▶ [Task goal] List each line of the entries below that contains the string "answer". Case counts.

## BEGIN Data for this exercise

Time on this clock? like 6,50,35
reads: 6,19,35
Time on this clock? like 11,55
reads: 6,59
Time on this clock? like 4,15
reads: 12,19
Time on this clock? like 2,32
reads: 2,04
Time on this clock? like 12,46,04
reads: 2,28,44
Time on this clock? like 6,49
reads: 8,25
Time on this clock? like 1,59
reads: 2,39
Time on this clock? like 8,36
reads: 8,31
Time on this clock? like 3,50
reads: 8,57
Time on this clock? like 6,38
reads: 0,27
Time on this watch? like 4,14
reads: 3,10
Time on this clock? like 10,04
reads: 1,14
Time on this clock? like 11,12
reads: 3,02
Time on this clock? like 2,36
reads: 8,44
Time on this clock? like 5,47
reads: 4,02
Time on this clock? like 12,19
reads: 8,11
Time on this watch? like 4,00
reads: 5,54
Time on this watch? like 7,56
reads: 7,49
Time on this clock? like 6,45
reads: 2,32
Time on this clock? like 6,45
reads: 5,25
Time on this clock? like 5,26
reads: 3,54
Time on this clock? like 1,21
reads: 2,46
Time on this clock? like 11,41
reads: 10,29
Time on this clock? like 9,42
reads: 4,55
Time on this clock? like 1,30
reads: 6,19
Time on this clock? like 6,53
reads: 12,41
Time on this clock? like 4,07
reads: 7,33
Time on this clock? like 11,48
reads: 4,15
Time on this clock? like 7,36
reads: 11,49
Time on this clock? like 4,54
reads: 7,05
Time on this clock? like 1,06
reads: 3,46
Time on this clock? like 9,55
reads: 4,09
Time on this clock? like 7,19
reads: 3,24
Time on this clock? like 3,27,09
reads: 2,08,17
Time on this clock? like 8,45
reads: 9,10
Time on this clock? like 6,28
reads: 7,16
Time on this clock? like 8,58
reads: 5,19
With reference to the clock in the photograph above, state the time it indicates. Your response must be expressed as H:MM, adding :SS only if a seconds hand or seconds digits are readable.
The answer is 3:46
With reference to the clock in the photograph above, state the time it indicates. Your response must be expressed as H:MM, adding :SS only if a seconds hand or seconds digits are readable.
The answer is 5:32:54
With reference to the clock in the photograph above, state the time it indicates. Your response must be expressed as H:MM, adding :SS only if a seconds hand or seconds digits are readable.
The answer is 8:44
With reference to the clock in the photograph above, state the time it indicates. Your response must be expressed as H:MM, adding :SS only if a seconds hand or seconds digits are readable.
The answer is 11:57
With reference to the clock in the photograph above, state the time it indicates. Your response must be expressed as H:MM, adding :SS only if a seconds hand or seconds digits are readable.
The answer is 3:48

## END Data for this exercise

▶ [Result of the task]
The answer is 3:46
The answer is 5:32:54
The answer is 8:44
The answer is 11:57
The answer is 3:48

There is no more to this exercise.